RE: The nature of number
July 17, 2012 at 3:14 am
(This post was last modified: July 17, 2012 at 3:32 am by Categories+Sheaves.)
(July 17, 2012 at 1:51 am)CliveStaples Wrote: i) Proof? It seems like you're actually claiming that every mapping of the torus with these particular endpoints fails to be differentiable (since no particular map was given).i) If we're skewing a torus by making the space in the center look like an arbitrarily thin cylinder... (yes yes this becomes a sphere with a line connecting two poles. This was my interpretation of what he said and I ran with it) you can't define a pushforward of the tangent space (of the torus being mapped into 3-space, when you treat it as a manifold) for any of the points that get mapped to a pole.
ii) Proof? This result would actually imply (i), since differentiable functions are necessarily continuous.
iii) I suspect there's actually a bijection from the surface he described (a 'torus' with a hole consisting of one point) to the unit torus, which would mean that the mapping is well-defined (in the sense of being a function). Or did you mean that the resulting object actually fails to be a torus?
ii) Failure to be injective. Or at the very least: if he's insisting that the hole have "width zero", that doesn't bode well for the hausdorff-ness/distinctness of the points lying 'across' this hole/gap.

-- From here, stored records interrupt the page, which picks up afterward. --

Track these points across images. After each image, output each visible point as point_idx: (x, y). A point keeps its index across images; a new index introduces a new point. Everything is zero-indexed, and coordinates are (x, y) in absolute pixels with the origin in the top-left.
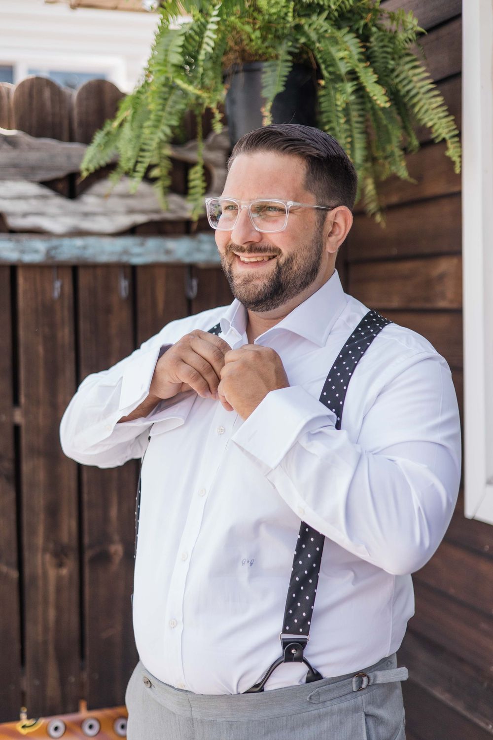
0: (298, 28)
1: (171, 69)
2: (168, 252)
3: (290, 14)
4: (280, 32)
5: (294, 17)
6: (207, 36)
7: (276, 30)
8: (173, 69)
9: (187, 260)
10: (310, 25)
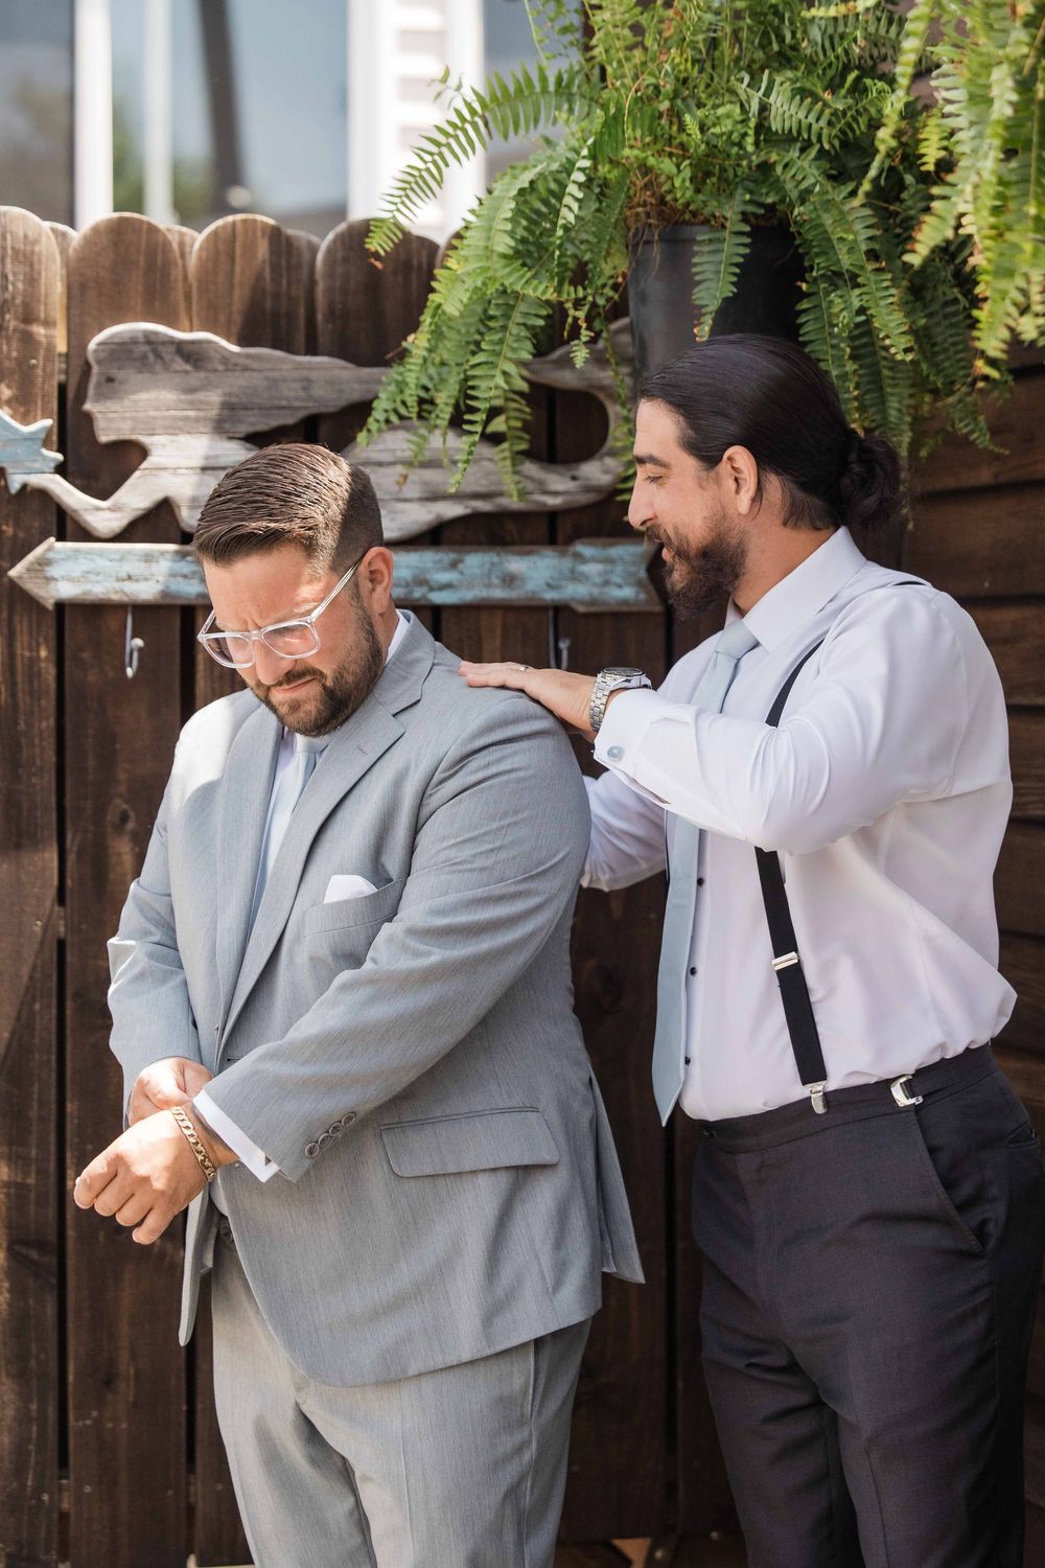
0: (766, 168)
1: (499, 264)
2: (509, 580)
3: (750, 140)
4: (731, 173)
5: (757, 144)
6: (569, 194)
7: (723, 170)
8: (503, 262)
9: (550, 596)
10: (786, 166)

iii) Under that interpretation of jonb's construction (hrm, this looks like the particular shape he was actually talking about... but you still get the shape I was talking about by mapping the torus and then putting it through [some charitable attempt at] the inverse mapping of the sphere) what you end up with is neither a torus nor a sphere, since that 'compressed' shape won't be compact (surely the one-point hole is a limit point?).
(July 17, 2012 at 1:51 am)CliveStaples Wrote: This is basically just another claim that any mapping with the endpoints he gave must fail to be homeomorphic. Can you prove this?Either:
a) there is some 'inner ring' that gets mapped to the point that's supposed to be a hole, and this fails to be injective.
b) If the torus' "hole" is genuinely a point: That compactness thing from earlier.
Although the first part of the 'playing different games' comment was probably too overstated/harsh...